5. Forget about Peterson's. You need to use proper synchronization at the hardware level - ie atomic instruction intrinsics provided by your compiler. Otherwise, you'll just get burned either by the compiler or the hardware (or both).

gg

6. Originally Posted by Codeplug
Forget about Peterson's. You need to use proper synchronization at the hardware level - ie atomic instruction intrinsics provided by your compiler. Otherwise, you'll just get burned either by the compiler or the hardware (or both).

gg

First question, with mutex am I guranteed not to have any issues with two threads writing the same memory at the same time?

Two, Are the two variables I need to worry about with atomic instructions turn and lpArgPtr?

This article has proven to be helpful. Am I searching for a C99 solution on a windows 7 machine.

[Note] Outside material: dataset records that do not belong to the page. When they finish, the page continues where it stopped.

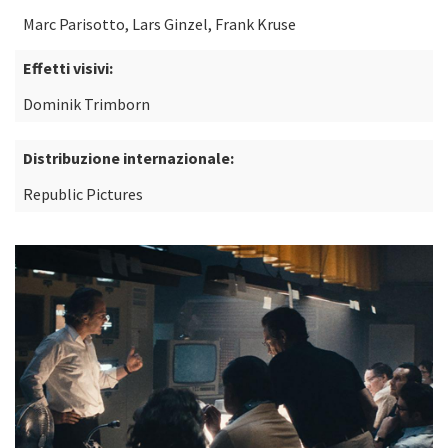
Marc Parisotto, Lars Ginzel, Frank Kruse
Effetti visivi:
Dominik Trimborn
Distribuzione internazionale:
Republic Pictures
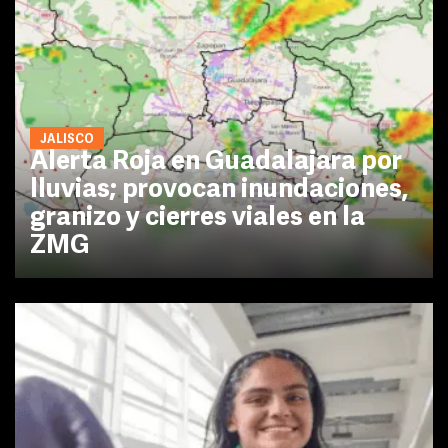
JALISCO
Alerta Roja en Guadalajara por
lluvias; provocan inundaciones,
granizo y cierres viales en la
ZMG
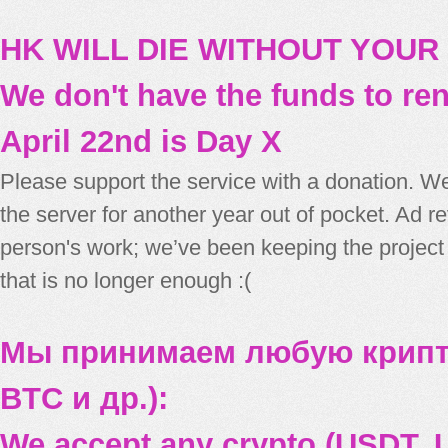
HK WILL DIE WITHOUT YOUR
We don't have the funds to re
April 22nd is Day X
Please support the service with a donation. We
the server for another year out of pocket. Ad 
person's work; we’ve been keeping the project
that is no longer enough :(
Мы принимаем любую крипт
BTC и др.):
We accept any crypto (USDT, U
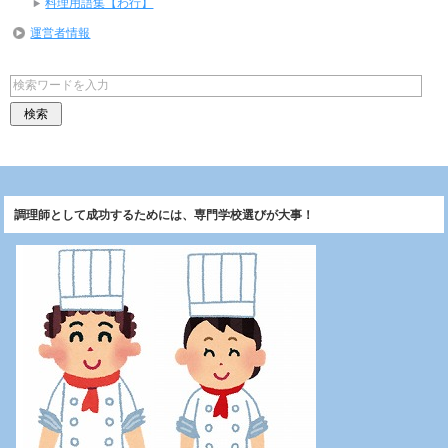
料理用語集【わ行】
運営者情報
調理師として成功するためには、専門学校選びが大事！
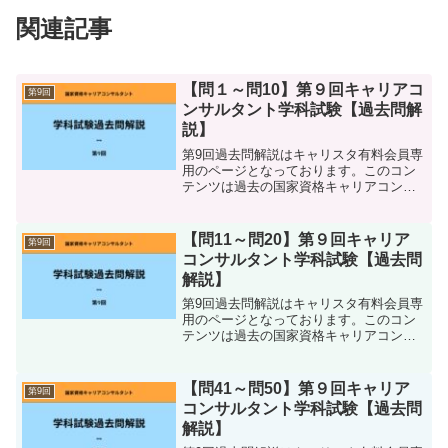
関連記事
【問１～問10】第９回キャリアコ
第9回
ンサルタント学科試験【過去問解
説】
第9回過去問解説はキャリスタ有料会員専
用のページとなっております。このコン
テンツは過去の国家資格キャリアコンサ
ルタント学科試験の、 各問題の解説 各問
題の正答 参考書籍・参考資料等 キャリコ
ンスタディ内の学習ページ 語呂合わせな
【問11～問20】第９回キャリア
第9回
どをまとめて...
コンサルタント学科試験【過去問
解説】
第9回過去問解説はキャリスタ有料会員専
用のページとなっております。このコン
テンツは過去の国家資格キャリアコンサ
ルタント学科試験の、 各問題の解説 各問
題の正答 参考書籍・参考資料等 キャリコ
ンスタディ内の学習ページ 語呂合わせな
【問41～問50】第９回キャリア
第9回
どをまとめて...
コンサルタント学科試験【過去問
解説】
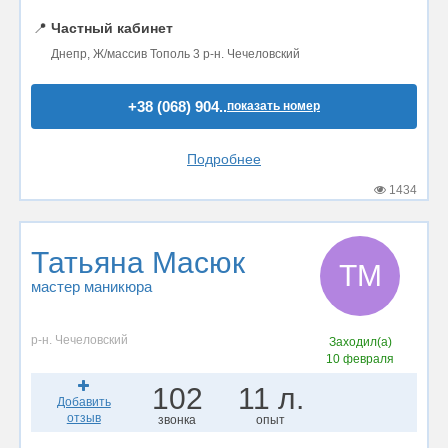
📍
Частный кабинет
Днепр, Ж/массив Тополь 3 р-н. Чечеловский
+38 (068) 904..
показать номер
Подробнее
1434
Татьяна Масюк
ТМ
мастер маникюра
р-н. Чечеловский
Заходил(а)
10 февраля
102
11 л.
Добавить
отзыв
звонка
опыт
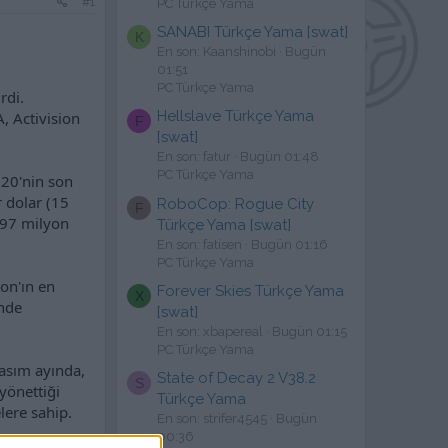
#1
PC Türkçe Yama
SANABI Türkçe Yama [swat]
K
En son: Kaanshinobi
Bugün
01:51
PC Türkçe Yama
rdi.
Hellslave Türkçe Yama
, Activision
F
[swat]
En son: fatur
Bugün 01:48
PC Türkçe Yama
020'nin son
r dolar (15
RoboCop: Rogue City
F
3,97 milyon
Türkçe Yama [swat]
En son: fatisen
Bugün 01:16
PC Türkçe Yama
ion'ın en
Forever Skies Türkçe Yama
X
inde
[swat]
En son: xbapereal
Bugün 01:15
PC Türkçe Yama
asım ayında,
State of Decay 2 V38.2
S
yönettiği
Türkçe Yama
lere sahip.
En son: strifer4545
Bugün
00:36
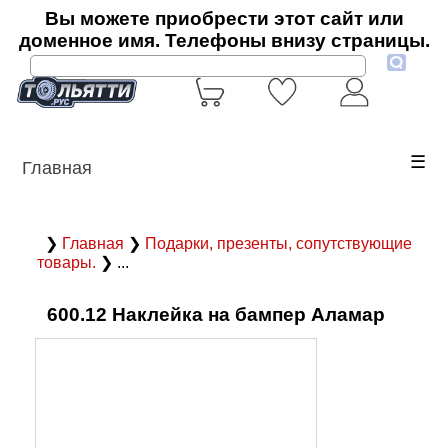
Вы можете приобрести этот сайт или
доменное имя. Телефоны внизу страницы.
☰
Главная
❯
Главная
❯
Подарки, презенты, сопутствующие
товары.
❯ ...
600.12 Наклейка на бампер Аламар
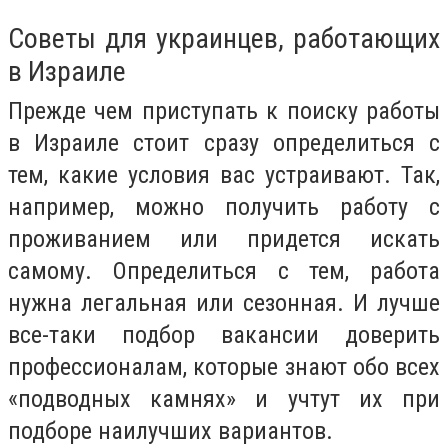
Советы для украинцев, работающих
в Израиле
Прежде чем приступать к поиску работы
в Израиле стоит сразу определиться с
тем, какие условия вас устраивают. Так,
например, можно получить работу с
проживанием или придется искать
самому. Определиться с тем, работа
нужна легальная или сезонная. И лучше
все-таки подбор вакансии доверить
профессионалам, которые знают обо всех
«подводных камнях» и учтут их при
подборе наилучших вариантов.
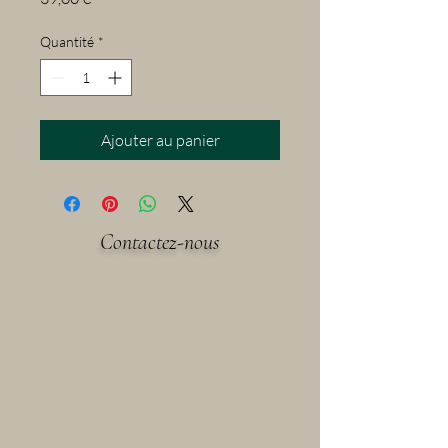
Quantité
*
Ajouter au panier
Contactez-nous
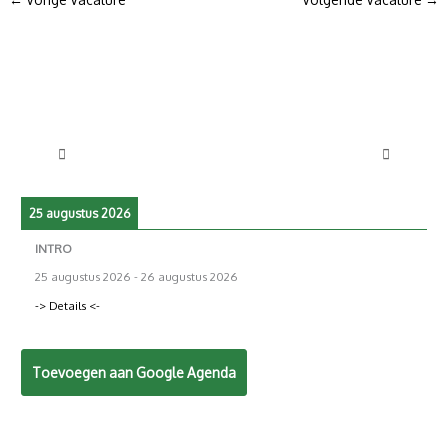
25 augustus 2026
INTRO
25 augustus 2026
-
26 augustus 2026
-> Details <-
Toevoegen aan Google Agenda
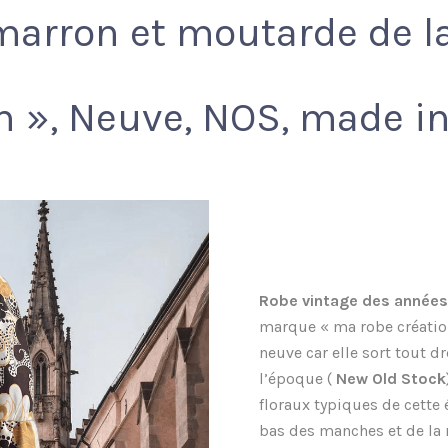
marron et moutarde de 
n », Neuve, NOS, made i
Robe vintage des années
marque « ma robe créatio
neuve car elle sort tout d
l’époque (
New Old Stock
floraux typiques de cette 
bas des manches et de la r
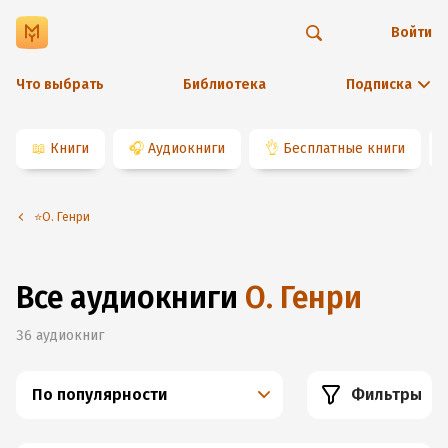
Войти
Что выбрать
Библиотека
Подписка
📖
Книги
🎧
Аудиокниги
👌
Бесплатные книги
⭐️О. Генри
Все аудиокниги
О. Генри
36
аудиокниг
По популярности
Фильтры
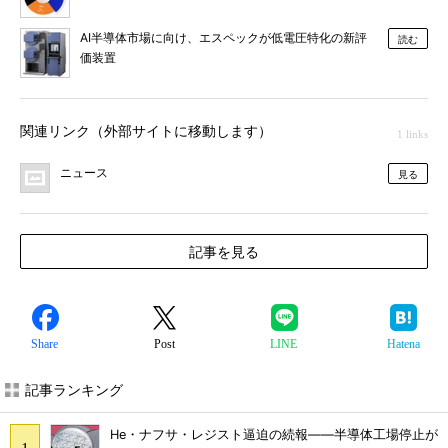
AI半導体市場に向け、エスペックが低電圧特化の新評
読む
価装置
関連リンク（外部サイトに移動します）
1 links
ニュース
見る
記事を見る
Share
Post
LINE
Hatena
記事ランキング
He・ナフサ・レジスト逼迫の続報――半導体工場停止が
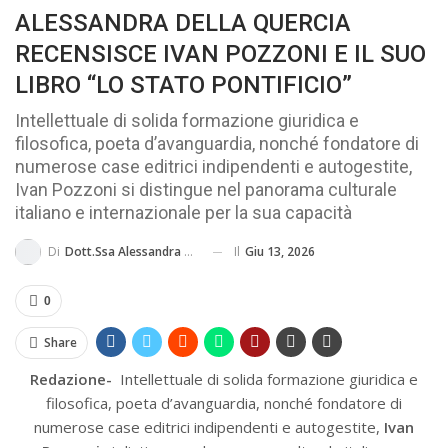
ALESSANDRA DELLA QUERCIA
MA...
CIVILE E SOCIALE
RECENSISCE IVAN POZZONI E IL SUO
LIBRO “LO STATO PONTIFICIO”
Intellettuale di solida formazione giuridica e
filosofica, poeta d’avanguardia, nonché fondatore di
numerose case editrici indipendenti e autogestite,
Ivan Pozzoni si distingue nel panorama culturale
italiano e internazionale per la sua capacità
Il
Giu 13, 2026
Di
Dott.ssa Alessandra Della Quercia
0
Share
Redazione-
Intellettuale di solida formazione giuridica e
filosofica, poeta d’avanguardia, nonché fondatore di
numerose case editrici indipendenti e autogestite,
Ivan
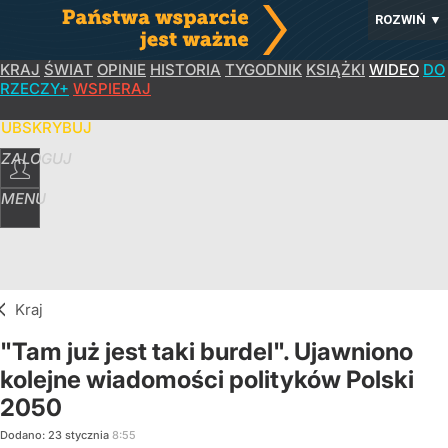
ROZWIŃ
▼
KRAJ
ŚWIAT
OPINIE
HISTORIA
TYGODNIK
KSIĄŻKI
WIDEO
DO
RZECZY+
WSPIERAJ
SUBSKRYBUJ
ZALOGUJ
MENU
Kraj
"Tam już jest taki burdel". Ujawniono
kolejne wiadomości polityków Polski
2050
Dodano:
23
stycznia
8:55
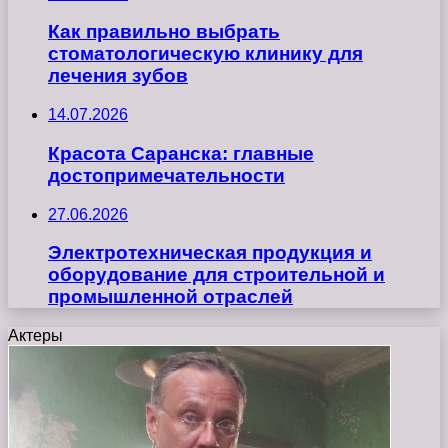
Как правильно выбрать
стоматологическую клинику для
лечения зубов
14.07.2026
Красота Саранска: главные
достопримечательности
27.06.2026
Электротехническая продукция и
оборудование для строительной и
промышленной отраслей
Актеры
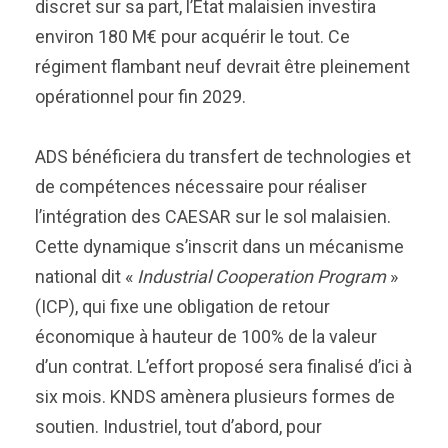
discret sur sa part, l’État malaisien investira
environ 180 M€ pour acquérir le tout. Ce
régiment flambant neuf devrait être pleinement
opérationnel pour fin 2029.
ADS bénéficiera du transfert de technologies et
de compétences nécessaire pour réaliser
l’intégration des CAESAR sur le sol malaisien.
Cette dynamique s’inscrit dans un mécanisme
national dit «
Industrial Cooperation Program
»
(ICP), qui fixe une obligation de retour
économique à hauteur de 100% de la valeur
d’un contrat. L’effort proposé sera finalisé d’ici à
six mois. KNDS amènera plusieurs formes de
soutien. Industriel, tout d’abord, pour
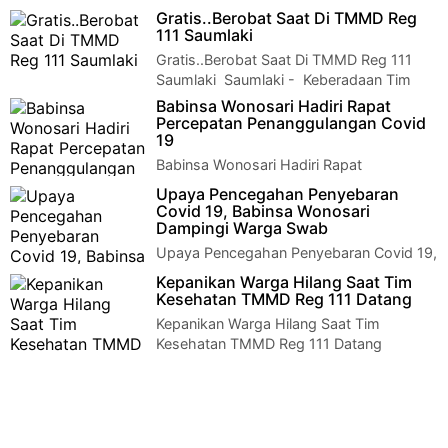
Pemakaman Warga Secara Protokol
Gratis..Berobat Saat Di TMMD Reg
Kesehatan Klaten - Babinsa Koramil 23/Ceper Kodim 07…
111 Saumlaki
Gratis..Berobat Saat Di TMMD Reg 111
Saumlaki Saumlaki - Keberadaan Tim
kesehatan wajib ada setiap kegiatan yang…
Babinsa Wonosari Hadiri Rapat
Percepatan Penanggulangan Covid
19
Babinsa Wonosari Hadiri Rapat
Percepatan Penanggulangan Covid
Upaya Pencegahan Penyebaran
19 Klaten - Peltu Supriyadi Batikomsos Koramil 22 Wonosari…
Covid 19, Babinsa Wonosari
Dampingi Warga Swab
Upaya Pencegahan Penyebaran Covid 19,
Babinsa Wonosari Dampingi Warga
Kepanikan Warga Hilang Saat Tim
Swab Klaten - Peltu Supriyadi Babinsa Desa Tegalgo…
Kesehatan TMMD Reg 111 Datang
Kepanikan Warga Hilang Saat Tim
Kesehatan TMMD Reg 111 Datang
Saumlaki - Tim Kesehatan TMMD Reg ke-111 Kodim 150…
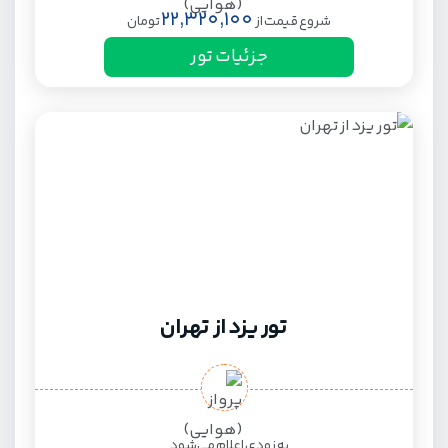
22,320,100
شروع قیمت از
تومان
جزئیات تور
تور یزد از تهران
به زودی اعلام می‌شود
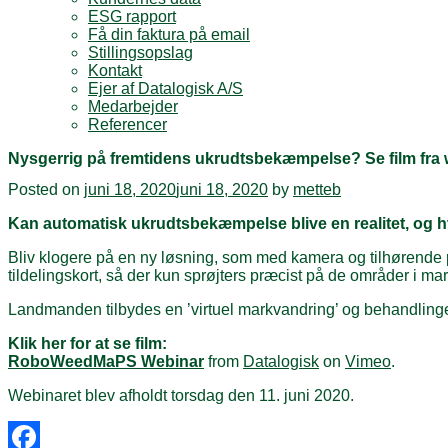
ESG rapport
Få din faktura på email
Stillingsopslag
Kontakt
Ejer af Datalogisk A/S
Medarbejder
Referencer
Nysgerrig på fremtidens ukrudtsbekæmpelse? Se film fra 
Posted on
juni 18, 2020
juni 18, 2020
by
metteb
Kan automatisk ukrudtsbekæmpelse blive en realitet, og h
Bliv klogere på en ny løsning, som med kamera og tilhørende 
tildelingskort, så der kun sprøjters præcist på de områder i ma
Landmanden tilbydes en ’virtuel markvandring’ og behandling
Klik her for at se film:
RoboWeedMaPS Webinar
from
Datalogisk
on
Vimeo
.
Webinaret blev afholdt torsdag den 11. juni 2020.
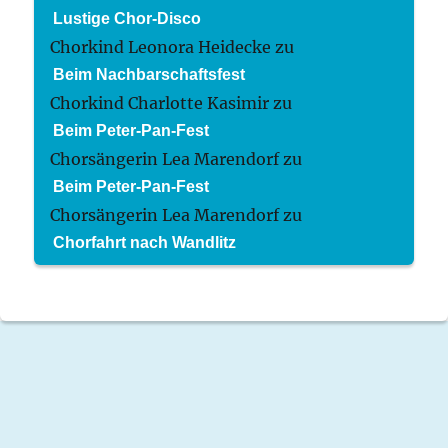
Lustige Chor-Disco
Chorkind Leonora Heidecke
zu
Beim Nachbarschaftsfest
Chorkind Charlotte Kasimir
zu
Beim Peter-Pan-Fest
Chorsängerin Lea Marendorf
zu
Beim Peter-Pan-Fest
Chorsängerin Lea Marendorf
zu
Chorfahrt nach Wandlitz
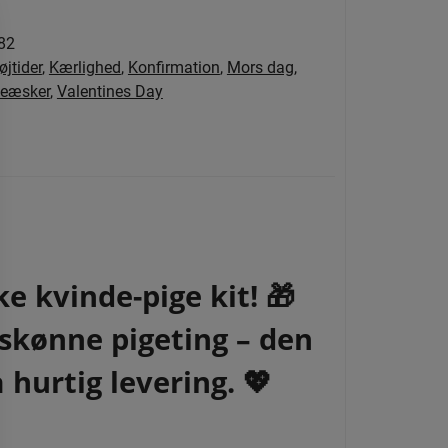
82
øjtider
,
Kærlighed
,
Konfirmation
,
Mors dag
,
eæsker
,
Valentines Day
e kvinde-pige kit! 🎁
skønne pigeting – den
 hurtig levering. 💖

7. Yes, a mutex will provide mutually exclusive access to a resource. On Windows, you should be using a CriticalSection instead. A Windows Mutex is used when multiple process's need to synchronize with each other.

When two or more threads access the same memory location, and at least one of them writes to that location, then you must provide synchronization.

>> I'm trying to make some code I've written run faster.
Let us help with that by explaining or showing some of your code. Rolling your own synchronization is going to the far extreme of trying to achieve that goal. It's also very difficult to get right.

gg

8. I'm going to look at this a different way. If one thread only produces and the other only consumes do I only need to worry that the compiler doesn't do any optimization to reorder instructions?

9. You always have to worry about compiler and hardware re-ordering.

First, why don't you try out the queue_MT class in this post: ReadDirectoryChangesW question

Be sure to re-code your consumer to use the dequeue_all() interface. See if you get satisfactory speed up with that.

gg